WATCHLIST_ADVANCED_CA parsing and the new watchlist_screening_checks / watchlist_advanced_ca_checks accessors are not covered by the existing GetSessionResult unit tests. Please extend tests/doc_scan/session/retrieve/test_get_session_result.py to include a WATCHLIST_SCREENING and WATCHLIST_ADVANCED_CA check and assert the new filtered properties return the correct instances.

[Copilot]

The new FACE_CAPTURE task type mapping isn’t covered by existing ResourceResponse tests. Please update tests/doc_scan/session/retrieve/test_resource_response.py to include a task with type FACE_CAPTURE and assert it is parsed as FaceCaptureTaskResponse (and that unknown types still fall back to TaskResponse).

[Copilot]

These assertions use is for string/list comparisons (e.g. success_url, error_url, privacy_policy_url, suppressed_screens). is checks object identity and can be flaky (string interning, list copies); use == for value equality and reserve is for None/True/False comparisons.

[Copilot]

The constructor docstring lists privacy_policy_url before allow_handoff, but the actual parameter order is allow_handoff then privacy_policy_url.

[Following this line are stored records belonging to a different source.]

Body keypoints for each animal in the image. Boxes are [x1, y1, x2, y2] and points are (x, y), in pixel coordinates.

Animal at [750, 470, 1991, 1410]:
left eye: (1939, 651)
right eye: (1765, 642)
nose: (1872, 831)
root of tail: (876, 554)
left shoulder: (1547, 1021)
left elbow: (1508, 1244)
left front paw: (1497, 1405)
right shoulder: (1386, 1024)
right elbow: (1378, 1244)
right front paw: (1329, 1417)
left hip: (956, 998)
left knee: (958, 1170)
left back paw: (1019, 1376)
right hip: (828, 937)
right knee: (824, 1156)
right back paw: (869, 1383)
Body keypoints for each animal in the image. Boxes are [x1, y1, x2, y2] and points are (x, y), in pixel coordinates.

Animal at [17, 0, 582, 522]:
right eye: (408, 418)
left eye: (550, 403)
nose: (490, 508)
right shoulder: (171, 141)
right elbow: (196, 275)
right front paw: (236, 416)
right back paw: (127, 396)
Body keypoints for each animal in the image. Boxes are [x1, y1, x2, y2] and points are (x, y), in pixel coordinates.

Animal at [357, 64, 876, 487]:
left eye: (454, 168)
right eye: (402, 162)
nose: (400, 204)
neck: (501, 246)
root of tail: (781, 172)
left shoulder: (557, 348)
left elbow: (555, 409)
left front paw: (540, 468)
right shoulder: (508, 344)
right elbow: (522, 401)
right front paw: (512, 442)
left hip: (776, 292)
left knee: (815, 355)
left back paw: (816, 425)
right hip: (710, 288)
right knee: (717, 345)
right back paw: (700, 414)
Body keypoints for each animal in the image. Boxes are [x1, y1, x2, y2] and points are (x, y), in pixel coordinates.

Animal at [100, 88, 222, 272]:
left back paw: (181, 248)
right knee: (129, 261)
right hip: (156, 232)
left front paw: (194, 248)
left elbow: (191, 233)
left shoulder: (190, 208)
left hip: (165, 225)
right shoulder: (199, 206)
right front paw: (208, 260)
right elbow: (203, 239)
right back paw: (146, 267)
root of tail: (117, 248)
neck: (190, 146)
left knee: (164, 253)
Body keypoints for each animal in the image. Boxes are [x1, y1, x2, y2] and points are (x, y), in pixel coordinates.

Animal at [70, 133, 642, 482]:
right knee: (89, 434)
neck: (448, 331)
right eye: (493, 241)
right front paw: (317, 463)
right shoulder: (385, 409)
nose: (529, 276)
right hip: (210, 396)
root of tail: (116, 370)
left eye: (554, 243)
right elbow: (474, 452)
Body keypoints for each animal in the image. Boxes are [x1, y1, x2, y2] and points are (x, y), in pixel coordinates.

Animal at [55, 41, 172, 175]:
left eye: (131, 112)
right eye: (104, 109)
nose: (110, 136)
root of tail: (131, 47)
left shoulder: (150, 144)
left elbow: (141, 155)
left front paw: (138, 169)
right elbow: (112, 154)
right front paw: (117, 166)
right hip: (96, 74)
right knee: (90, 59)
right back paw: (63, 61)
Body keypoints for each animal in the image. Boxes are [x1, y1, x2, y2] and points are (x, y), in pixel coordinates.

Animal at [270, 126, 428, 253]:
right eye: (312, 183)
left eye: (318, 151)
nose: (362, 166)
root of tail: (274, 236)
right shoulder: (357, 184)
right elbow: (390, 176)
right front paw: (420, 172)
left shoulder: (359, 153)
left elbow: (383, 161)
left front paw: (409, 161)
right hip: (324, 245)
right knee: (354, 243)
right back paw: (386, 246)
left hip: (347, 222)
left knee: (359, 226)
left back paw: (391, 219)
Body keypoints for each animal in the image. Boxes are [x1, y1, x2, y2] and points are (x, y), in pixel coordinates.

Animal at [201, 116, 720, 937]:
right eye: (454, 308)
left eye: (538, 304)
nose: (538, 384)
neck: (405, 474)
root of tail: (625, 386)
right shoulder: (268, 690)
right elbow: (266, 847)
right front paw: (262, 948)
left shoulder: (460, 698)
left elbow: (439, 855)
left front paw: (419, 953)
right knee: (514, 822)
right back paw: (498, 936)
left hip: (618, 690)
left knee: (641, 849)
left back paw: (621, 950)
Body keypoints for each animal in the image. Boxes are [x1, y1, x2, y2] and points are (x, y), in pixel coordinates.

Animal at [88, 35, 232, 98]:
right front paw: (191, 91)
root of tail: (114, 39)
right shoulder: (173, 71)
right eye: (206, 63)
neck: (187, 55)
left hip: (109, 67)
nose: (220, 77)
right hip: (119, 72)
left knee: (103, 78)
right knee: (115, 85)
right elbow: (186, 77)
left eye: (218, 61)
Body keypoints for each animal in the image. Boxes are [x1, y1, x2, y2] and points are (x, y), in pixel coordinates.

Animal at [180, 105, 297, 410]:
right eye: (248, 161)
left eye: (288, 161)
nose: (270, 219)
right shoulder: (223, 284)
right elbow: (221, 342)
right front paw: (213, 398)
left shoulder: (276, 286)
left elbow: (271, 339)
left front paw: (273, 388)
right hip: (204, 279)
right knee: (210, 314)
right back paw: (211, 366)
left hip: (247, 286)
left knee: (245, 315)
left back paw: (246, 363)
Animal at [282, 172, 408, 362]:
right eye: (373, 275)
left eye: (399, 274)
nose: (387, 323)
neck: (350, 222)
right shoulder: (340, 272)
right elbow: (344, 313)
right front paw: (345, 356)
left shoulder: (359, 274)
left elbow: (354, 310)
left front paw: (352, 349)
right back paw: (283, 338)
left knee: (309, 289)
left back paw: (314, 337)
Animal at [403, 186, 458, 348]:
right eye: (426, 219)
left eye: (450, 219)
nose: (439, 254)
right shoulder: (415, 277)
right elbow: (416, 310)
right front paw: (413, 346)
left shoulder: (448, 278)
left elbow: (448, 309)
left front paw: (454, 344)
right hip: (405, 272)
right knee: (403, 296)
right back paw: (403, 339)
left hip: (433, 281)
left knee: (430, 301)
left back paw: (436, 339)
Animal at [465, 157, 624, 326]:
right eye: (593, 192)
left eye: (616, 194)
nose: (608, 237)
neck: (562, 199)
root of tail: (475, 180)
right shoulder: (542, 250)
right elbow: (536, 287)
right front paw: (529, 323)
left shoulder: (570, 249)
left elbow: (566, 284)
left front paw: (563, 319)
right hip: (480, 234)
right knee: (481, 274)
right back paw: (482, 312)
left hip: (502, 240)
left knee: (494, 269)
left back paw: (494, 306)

Please align the docstring with the signature (or reorder the arguments) to avoid misleading callers reading the docs.

[Copilot]

This PR adds a new task builder/config (RequestedFaceCaptureTask*), but there is no corresponding unit test in tests/doc_scan/session/create/task/ (similar tasks like text extraction have coverage). Please add tests covering type, config.to_json(), and serialization via YotiEncoder to prevent regressions.

[Copilot]

This PR introduces a new check builder/config (WatchlistAdvancedCaProfilesCheck*), but there are no unit tests alongside existing check builder tests (e.g. in tests/doc_scan/session/create/check/). Please add coverage for builder defaults vs. set fields and the expected to_json() output, including how sources/types serializes.